Marcus was wearing that Ranger uniform: the open front, and the deep V in the robe underneath it, over the shirt beneath that. Stephen curled two fingers into that V, and said, "Stay."
Marcus blinked. "Stephen," he said, in a cautious sort of tone, "rest assured it was my pleasure, and you've already been generous enough to—thank me, much more effusively than I—"
For crying out loud. "This isn't gratitude, Marcus. Please: stay."
And at last, he let himself give in again—kissed Marcus, and not to make a point or to quiet him, but simply because he couldn't stand not to be doing it. He lifted a hand to Marcus's jaw, rubbed his thumb through the unfamiliar texture of Marcus's beard, and Marcus made a noise into his mouth that he decided he definitely wanted to hear again.
When he was done, he moved just far enough to say, low, into Marcus's ear, "It was a nice anniversary. But it was also a pretty damn good first date."
Marcus was briefly silent. Stephen could hear the click of his throat working. "I, ah.

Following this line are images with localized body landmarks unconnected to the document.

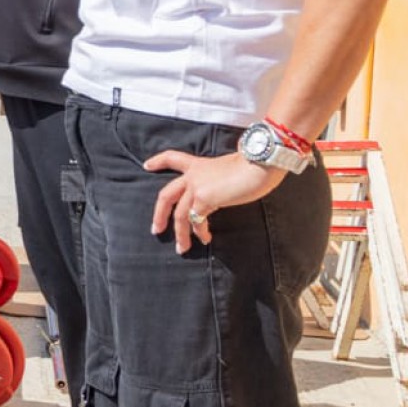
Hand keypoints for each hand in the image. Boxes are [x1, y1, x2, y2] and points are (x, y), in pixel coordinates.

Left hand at [145, 150, 285, 252]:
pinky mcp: (204, 198)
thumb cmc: (254, 166)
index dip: (158, 161)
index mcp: (198, 165)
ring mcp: (196, 186)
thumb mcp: (229, 170)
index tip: (147, 165)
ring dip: (180, 234)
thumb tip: (220, 193)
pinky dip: (199, 232)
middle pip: (166, 195)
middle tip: (156, 229)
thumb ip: (218, 181)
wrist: (260, 163)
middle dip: (159, 214)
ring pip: (179, 214)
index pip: (172, 158)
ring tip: (182, 248)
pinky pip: (196, 220)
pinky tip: (205, 239)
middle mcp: (193, 175)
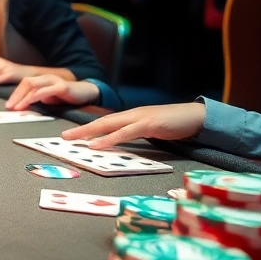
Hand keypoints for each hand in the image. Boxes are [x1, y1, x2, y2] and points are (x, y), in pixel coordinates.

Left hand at [6, 75, 100, 110]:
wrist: (87, 92)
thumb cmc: (67, 96)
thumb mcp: (49, 99)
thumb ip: (37, 100)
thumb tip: (22, 105)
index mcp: (41, 80)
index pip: (23, 84)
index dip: (14, 94)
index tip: (7, 105)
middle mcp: (46, 78)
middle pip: (25, 83)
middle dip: (15, 95)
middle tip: (8, 107)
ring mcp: (54, 81)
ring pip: (32, 85)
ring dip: (22, 97)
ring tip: (16, 107)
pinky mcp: (62, 87)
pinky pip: (46, 90)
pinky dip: (36, 96)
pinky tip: (30, 102)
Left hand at [61, 103, 206, 149]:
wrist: (197, 115)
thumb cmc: (175, 123)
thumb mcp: (151, 129)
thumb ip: (136, 133)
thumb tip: (122, 142)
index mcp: (131, 117)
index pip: (104, 122)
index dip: (87, 128)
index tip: (71, 135)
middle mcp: (132, 115)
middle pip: (101, 122)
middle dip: (80, 129)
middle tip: (62, 137)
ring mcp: (140, 118)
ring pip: (109, 125)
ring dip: (89, 132)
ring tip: (72, 139)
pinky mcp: (150, 124)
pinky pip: (126, 132)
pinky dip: (110, 138)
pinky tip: (97, 144)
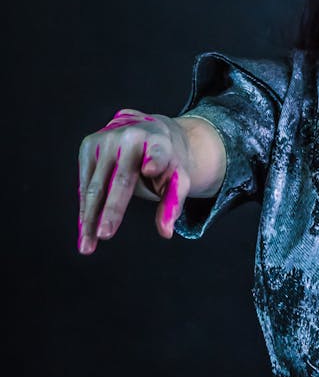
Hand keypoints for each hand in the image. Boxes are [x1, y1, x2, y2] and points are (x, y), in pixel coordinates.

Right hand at [77, 110, 192, 254]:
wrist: (145, 131)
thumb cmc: (164, 161)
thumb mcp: (176, 177)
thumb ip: (173, 202)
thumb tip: (166, 231)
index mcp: (158, 142)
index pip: (158, 153)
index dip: (155, 160)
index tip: (150, 169)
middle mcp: (130, 137)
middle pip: (121, 179)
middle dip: (112, 209)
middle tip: (106, 234)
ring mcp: (106, 139)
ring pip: (96, 186)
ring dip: (90, 217)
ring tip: (87, 245)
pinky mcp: (88, 145)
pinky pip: (84, 184)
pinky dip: (84, 209)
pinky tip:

Wasn't sure whether you'd be inclined to see it that way," he admitted at last.
"Well, I did," Stephen told him, "so come on, already," and he reached back to find the door access with one hand without looking away from Marcus, waited for the hiss that said it had opened for him and then took a step backward through it and drew Marcus with him.
"It was quite unkind of you to wear that suit, you know," Marcus said unevenly.
"Was it," Stephen murmured, and took another step, another, until the door had swished shut again behind them.
"Oh, yes," Marcus said. "Made it very difficult to think."
"Lucky you don't do too much of that, then," Stephen said, warm, and Marcus put a hand to his chest, pantomiming the impact of a mortal blow, so Stephen was laughing, bright and helpless, when he pulled Marcus in to kiss him again.